NEW YORK (MainStreet) Climate change is making headlines in the United States again after the release of the White House's Third U.S. National Climate Assessment in May, which reported its impacts are already rippling through American life and negatively impacting our agriculture, infrastructure, and economy.
This resurgence in the national discourse on climate change has also reinvigorated the debate about how to address it on a policy level, with many now calling for a federal carbon tax. For instance, a New York Times article stated in April that "...putting a price on emissions of carbon dioxide and other greenhouse gases...is a fundamental approach that could help redirect investment toward climate-friendly technologies."
Just as there is an overwhelming consensus among climate scientists that the globe is warming and that the warming is due to human activities such as the burning of fossil fuels, there is also an impressively large consensus among economists that a carbon tax would be the most efficient and effective method for addressing climate change.

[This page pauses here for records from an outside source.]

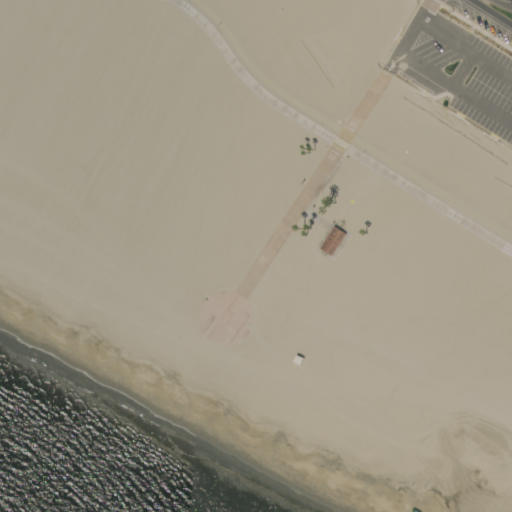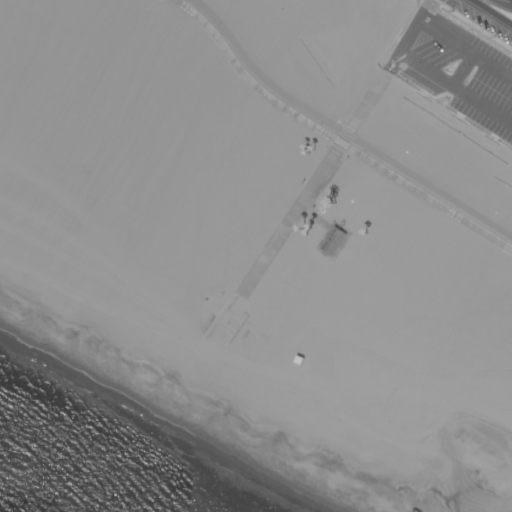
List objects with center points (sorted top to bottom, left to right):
road: (437, 2)
park: (230, 4)
park: (293, 6)
road: (486, 15)
road: (476, 27)
park: (271, 28)
road: (411, 34)
road: (465, 51)
parking lot: (457, 70)
road: (456, 88)
road: (331, 138)
road: (307, 196)
road: (314, 218)
building: (338, 234)
building: (333, 241)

A recent study from the environmental think tank Resources for the Future found that a carbon tax of $30 per ton would yield $226 billion a year in revenue while cutting carbon emissions by 15%.
This $30-per-ton price tag is the Canadian equivalent of what the government of British Columbia currently imposes.
After the BC carbon tax law passed in 2008, sales of motor fuels and other petro-products declined by 15%, while raising approximately $5 billion in revenue. Of that figure, $3 billion was returned as business tax breaks, $1 billion as personal tax breaks and the remaining $1 billion as low-income tax credits.